*Brief:* Locate each line in the records containing "lines". Copy it.

== Segment start ==

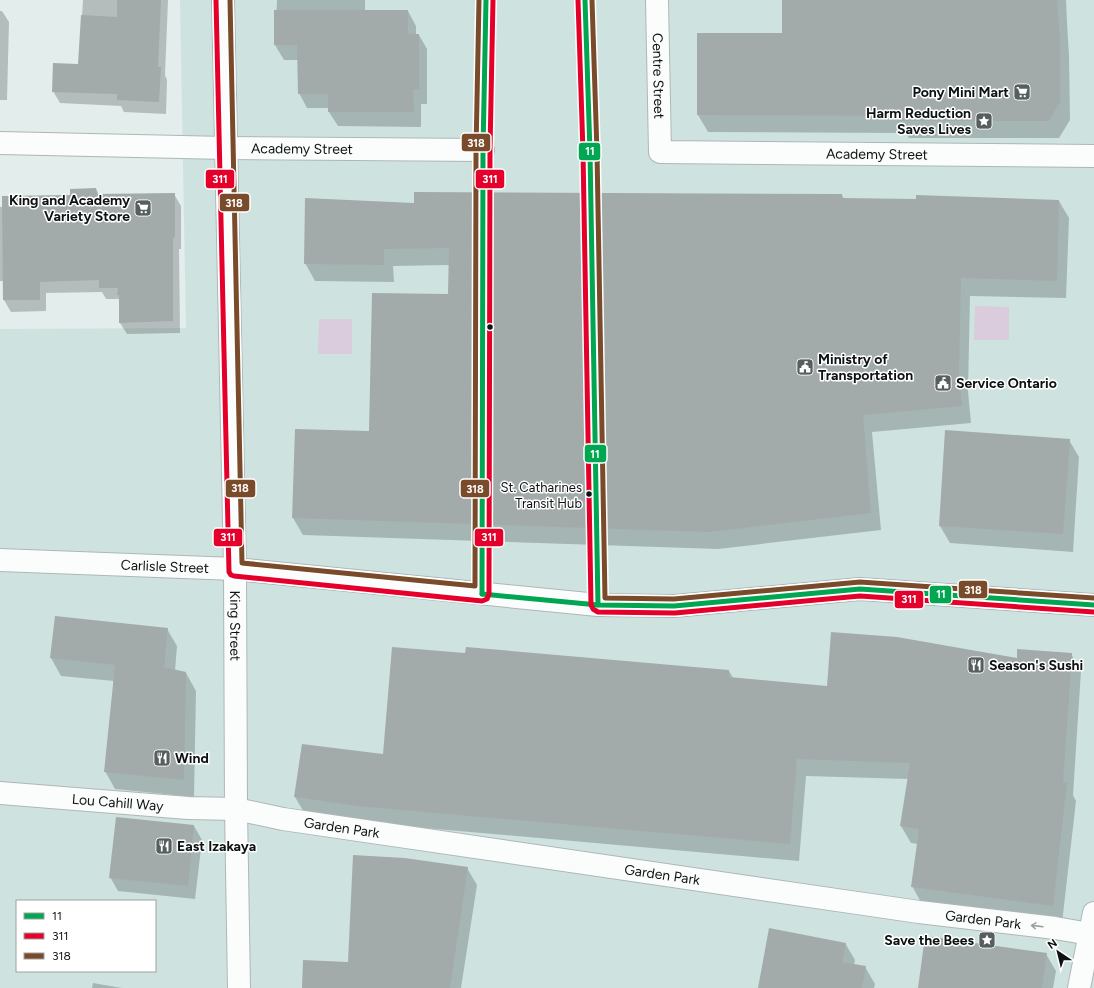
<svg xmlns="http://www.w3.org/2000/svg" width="1094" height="988" font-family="Figtree,sans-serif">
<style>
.built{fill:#cee3e0;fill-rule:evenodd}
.green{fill:#dacbdd}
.shadow{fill:#0003}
.building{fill:#a3abaa}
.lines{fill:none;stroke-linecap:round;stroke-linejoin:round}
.street-casing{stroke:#aeb7b6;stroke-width:24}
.secondary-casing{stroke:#aeb7b6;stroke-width:24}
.street{stroke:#fbfcfc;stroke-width:22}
.secondary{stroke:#fbfcfc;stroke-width:22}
.bus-1-casing{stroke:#fff;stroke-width:8}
.bus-2-casing{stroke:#fff;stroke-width:8}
.bus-3-casing{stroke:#fff;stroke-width:8}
.bus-1{stroke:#00a651;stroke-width:5}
.bus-2{stroke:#e4002b;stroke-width:5}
.bus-3{stroke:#7a4b2a;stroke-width:5}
.oneway{stroke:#9b9f9e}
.bus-dot{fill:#0c1312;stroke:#fff;stroke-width:1.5}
.labels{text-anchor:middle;stroke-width:3;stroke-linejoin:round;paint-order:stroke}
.bus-label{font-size:13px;fill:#0c1312;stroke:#fff;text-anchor:end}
.street-label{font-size:14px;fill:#0c1312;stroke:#fff}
.poi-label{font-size:14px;font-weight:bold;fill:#0c1312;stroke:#fff;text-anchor:start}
.line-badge{stroke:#fff;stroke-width:1.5}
.badge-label{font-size:11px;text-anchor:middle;font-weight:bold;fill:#fff}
</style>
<rect width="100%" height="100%" fill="#e2edec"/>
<!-- built -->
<path class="built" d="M180 0H1094V988H0V329L186 328ZM17 901H155V971H17Z"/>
<!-- green -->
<g class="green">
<path d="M975 306 1009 307V340H974Z"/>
<path d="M319 319H352V354H318Z"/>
</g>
<!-- shadow -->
<g class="shadow">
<path d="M83 0H168L165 75 167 80 166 114 124 112 121 106 60 103 53 91 79 65Z"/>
<path d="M277 0H365V11H408L416 26V35H419L427 49V104H421V127L338 126 329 112V108H307L299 93 298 60H284L275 45Z"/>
<path d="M783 0H1066L1067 23 1069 56 1070 120 1059 138H909L906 133 708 132 698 115 783 34Z"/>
<path d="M0 11H2L9 22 7 100H0Z"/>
<path d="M96 189 99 195 174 194 181 206V249H179L180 333 127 334 120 323V299H106L102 292 46 293V311L11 312 4 300V281H0V207L71 196Z"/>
<path d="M842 195 844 199 1059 201 1069 218 1066 298 970 296 968 391 971 423 872 432 881 530 718 549 303 535 293 518 370 432 449 295V265L393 266 394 282 315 281 305 263 415 204Z"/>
<path d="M1069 440 1079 457 1073 552 950 543 940 526Z"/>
<path d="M167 629 177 646 175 671 186 673 196 691 194 797 115 789 105 771 114 681 61 676 51 658Z"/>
<path d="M1071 654 1081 671 1073 795 1076 801 1062 923 922 904 912 886 918 844 911 843 901 826 908 779 806 776 799 861 368 823 305 814 295 797 302 745 384 756 729 671 733 678 828 687 1018 659Z"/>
<path d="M117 818 194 826 202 840 195 899 118 891 110 877Z"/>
<path d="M467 868 477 885 461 988H303L349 963Z"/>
<path d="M845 943 855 960 854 965 865 967 875 984 874 988H759Z"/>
<path d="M1046 954 1056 971 1053 988H919Z"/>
<path d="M93 983 122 988H92Z"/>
</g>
<!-- building -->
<g class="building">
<path d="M117 0H161L158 67H161L159 102 117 100V94L52 92 53 63 78 64 81 15 117 17Z"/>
<path d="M782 0H1057L1060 38V102L1049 121H898V116L697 115V33H782Z"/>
<path d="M274 10H408V34H419V89H413L414 112H328V94H298L297 45H274Z"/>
<path d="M96 188 97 194 175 193V237L173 238V321L119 323V295H117L118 288H99V280L40 282V300H3L2 196 70 195V189Z"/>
<path d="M414 192 842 194V198L916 199V195L1059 200 1057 281 961 278 959 373 962 406 863 415 871 513 708 532 292 518 295 429 369 431 372 293 448 294 449 248 384 249V265L304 264 305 198 414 203Z"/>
<path d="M945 430 1070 439 1063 534 939 526Z"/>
<path d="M55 616 168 628 164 667 186 672 184 780 104 772 115 665 50 658Z"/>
<path d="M831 632 897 637 1017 658V649L1072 653 1063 782 1067 783 1053 906 911 887 919 829 900 826 910 763 797 759 790 844 357 806 294 797 302 744 383 754 392 647 465 653 466 647 729 670V677L827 686Z"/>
<path d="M116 817 194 825 188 886 109 878Z"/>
<path d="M353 855 405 858 468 867 450 988H302L303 960 348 962Z"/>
<path d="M769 928 846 943 842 962 866 966 862 988H758Z"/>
<path d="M925 936 1047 953 1042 988H918Z"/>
</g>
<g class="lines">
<!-- street casing -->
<g class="street-casing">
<g id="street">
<path id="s1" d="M657 0 660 152 1094 156"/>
<path id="s2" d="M0 143 226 148 483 150"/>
<path id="s3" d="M0 793 188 808 236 809 283 819 919 912 1055 928 1090 934"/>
</g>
</g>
<!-- secondary casing -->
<g class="secondary-casing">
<g id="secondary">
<path id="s4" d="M223 0 235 569 236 809 239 988"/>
<path id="s5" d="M0 560 235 569 598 605 674 606 860 589 1094 605"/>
<path d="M1079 988 1094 913"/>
</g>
</g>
<!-- street -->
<use href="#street" class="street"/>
<!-- secondary -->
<use href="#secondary" class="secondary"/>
<!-- bus-1 casing -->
<g class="bus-1-casing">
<g id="bus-1">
<path d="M585 0 590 152 598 605"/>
<path d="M482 594 598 605 674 606 860 589 1094 605"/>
<path d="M482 594 483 150 486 0"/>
</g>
</g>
<!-- bus-2 casing -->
<g class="bus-2-casing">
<g id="bus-2">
<path d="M216 0 229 572 231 575 234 576 482 601 487 599 489 594 490 150 493 0"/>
<path d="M578 0 583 152 591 605 593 609 598 612 675 613 860 596 1094 612"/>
</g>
</g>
<!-- bus-3 casing -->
<g class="bus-3-casing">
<g id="bus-3">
<path d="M230 0 242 563 475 586 476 150 479 0"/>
<path d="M592 0 597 152 605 598 674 599 860 582 1094 598"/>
</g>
</g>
<!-- bus-1 -->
<use href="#bus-1" class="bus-1"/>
<!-- bus-2 -->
<use href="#bus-2" class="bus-2"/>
<!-- bus-3 -->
<use href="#bus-3" class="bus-3"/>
</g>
<!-- one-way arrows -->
<defs><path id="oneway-shaft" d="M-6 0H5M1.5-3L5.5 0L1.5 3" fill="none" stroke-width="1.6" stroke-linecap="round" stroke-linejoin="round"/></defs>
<use class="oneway" href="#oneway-shaft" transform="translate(1037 926) rotate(-173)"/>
<!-- icons -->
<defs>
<g id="supermarket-square" transform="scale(0.9)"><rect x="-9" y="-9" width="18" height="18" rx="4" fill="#575f5e" stroke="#fff"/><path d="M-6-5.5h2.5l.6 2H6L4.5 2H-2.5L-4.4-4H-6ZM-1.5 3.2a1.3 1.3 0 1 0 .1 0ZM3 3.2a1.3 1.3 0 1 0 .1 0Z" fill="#fff"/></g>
<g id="sight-square" transform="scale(0.9)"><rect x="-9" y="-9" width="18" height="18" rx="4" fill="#575f5e" stroke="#fff"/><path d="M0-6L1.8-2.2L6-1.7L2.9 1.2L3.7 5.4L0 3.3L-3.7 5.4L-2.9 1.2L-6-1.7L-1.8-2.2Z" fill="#fff"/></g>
<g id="civic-square" transform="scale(0.9)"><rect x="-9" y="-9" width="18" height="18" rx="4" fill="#575f5e" stroke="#fff"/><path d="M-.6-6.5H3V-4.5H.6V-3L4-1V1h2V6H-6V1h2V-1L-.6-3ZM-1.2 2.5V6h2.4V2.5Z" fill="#fff"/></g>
<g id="restaurant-square" transform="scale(0.9)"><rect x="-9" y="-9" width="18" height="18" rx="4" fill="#575f5e" stroke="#fff"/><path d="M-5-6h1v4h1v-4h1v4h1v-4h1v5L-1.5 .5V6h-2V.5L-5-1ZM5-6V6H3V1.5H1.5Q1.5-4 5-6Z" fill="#fff"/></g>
</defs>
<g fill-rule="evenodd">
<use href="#supermarket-square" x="1022" y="92"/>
<use href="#sight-square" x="984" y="121"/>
<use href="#supermarket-square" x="143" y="208"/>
<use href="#civic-square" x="805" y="367"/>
<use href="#civic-square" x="943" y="383"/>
<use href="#restaurant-square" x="976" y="665"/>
<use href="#restaurant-square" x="162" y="758"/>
<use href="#restaurant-square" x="164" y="846"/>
<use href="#sight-square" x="987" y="940"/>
</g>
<!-- markers -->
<g class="bus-dot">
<circle cx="490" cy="327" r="3.5"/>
<circle cx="589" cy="494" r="3.5"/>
</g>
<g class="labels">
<!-- bus labels -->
<g class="bus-label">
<text x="582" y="492">St. Catharines<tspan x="582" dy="16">Transit Hub</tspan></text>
</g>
<!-- street labels -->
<g class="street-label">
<text dy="5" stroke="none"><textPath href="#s1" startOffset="76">Centre Street</textPath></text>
<text dy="5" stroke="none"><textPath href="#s2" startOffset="302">Academy Street</textPath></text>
<text dy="5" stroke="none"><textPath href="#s1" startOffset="369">Academy Street</textPath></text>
<text dy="5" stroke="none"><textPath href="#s5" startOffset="165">Carlisle Street</textPath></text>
<text dy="5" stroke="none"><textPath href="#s4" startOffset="626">King Street</textPath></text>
<text dy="5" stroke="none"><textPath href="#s3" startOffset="118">Lou Cahill Way</textPath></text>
<text dy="5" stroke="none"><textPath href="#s3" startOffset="344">Garden Park</textPath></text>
<text dy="5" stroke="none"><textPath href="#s3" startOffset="668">Garden Park</textPath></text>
<text dy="5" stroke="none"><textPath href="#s3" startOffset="992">Garden Park</textPath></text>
</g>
<!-- poi labels -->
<g class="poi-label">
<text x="1009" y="97" text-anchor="end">Pony Mini Mart</text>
<text x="971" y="118" text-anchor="end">Harm Reduction<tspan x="971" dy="16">Saves Lives</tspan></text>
<text x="130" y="205" text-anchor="end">King and Academy<tspan x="130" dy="16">Variety Store</tspan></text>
<text x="818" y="364">Ministry of<tspan x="818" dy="16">Transportation</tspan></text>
<text x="956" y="388">Service Ontario</text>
<text x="989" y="670">Season's Sushi</text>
<text x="175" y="763">Wind</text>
<text x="177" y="851">East Izakaya</text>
<text x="974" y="945" text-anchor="end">Save the Bees</text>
</g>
</g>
<g class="line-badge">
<rect x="461" y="133" width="30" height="19" rx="4" fill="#7a4b2a"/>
<rect x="578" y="142" width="23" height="19" rx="4" fill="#00a651"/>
<rect x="205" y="169" width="30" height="20" rx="4" fill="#e4002b"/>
<rect x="475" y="169" width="30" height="20" rx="4" fill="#e4002b"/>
<rect x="219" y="193" width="31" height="19" rx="4" fill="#7a4b2a"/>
<rect x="584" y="444" width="23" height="19" rx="4" fill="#00a651"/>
<rect x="225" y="479" width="31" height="19" rx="4" fill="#7a4b2a"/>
<rect x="460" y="479" width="30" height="19" rx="4" fill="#7a4b2a"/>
<rect x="213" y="528" width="30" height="19" rx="4" fill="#e4002b"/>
<rect x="474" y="528" width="30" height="19" rx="4" fill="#e4002b"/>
<rect x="958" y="580" width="30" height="19" rx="4" fill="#7a4b2a"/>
<rect x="929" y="585" width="23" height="19" rx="4" fill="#00a651"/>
<rect x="894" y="590" width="30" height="19" rx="4" fill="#e4002b"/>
</g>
<g class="badge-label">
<text x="476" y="147">318</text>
<text x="590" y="155">11</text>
<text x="220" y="183">311</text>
<text x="490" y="183">311</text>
<text x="234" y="207">318</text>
<text x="595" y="458">11</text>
<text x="240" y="492">318</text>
<text x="475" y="493">318</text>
<text x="228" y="541">311</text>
<text x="489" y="541">311</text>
<text x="973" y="594">318</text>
<text x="941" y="598">11</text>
<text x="909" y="603">311</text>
</g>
<!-- legend -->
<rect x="16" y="900" width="140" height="72" fill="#ffffff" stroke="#9ea1a0"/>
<rect x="24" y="913" width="20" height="6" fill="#00a651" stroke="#9ea1a0"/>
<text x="52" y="920" font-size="12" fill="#0c1312">11</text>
<rect x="24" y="933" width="20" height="6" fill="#e4002b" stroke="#9ea1a0"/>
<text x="52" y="940" font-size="12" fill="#0c1312">311</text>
<rect x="24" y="953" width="20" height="6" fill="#7a4b2a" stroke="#9ea1a0"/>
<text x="52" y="960" font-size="12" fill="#0c1312">318</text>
<!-- north arrow -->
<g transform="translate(1058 952) rotate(325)" stroke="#ffffff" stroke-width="3" paint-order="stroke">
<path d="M0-3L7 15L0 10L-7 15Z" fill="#0c1312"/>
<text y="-6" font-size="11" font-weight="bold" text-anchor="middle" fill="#0c1312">N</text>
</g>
</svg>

== Segment end ==

*Exercise result:*
.lines{fill:none;stroke-linecap:round;stroke-linejoin:round}
<g class="lines">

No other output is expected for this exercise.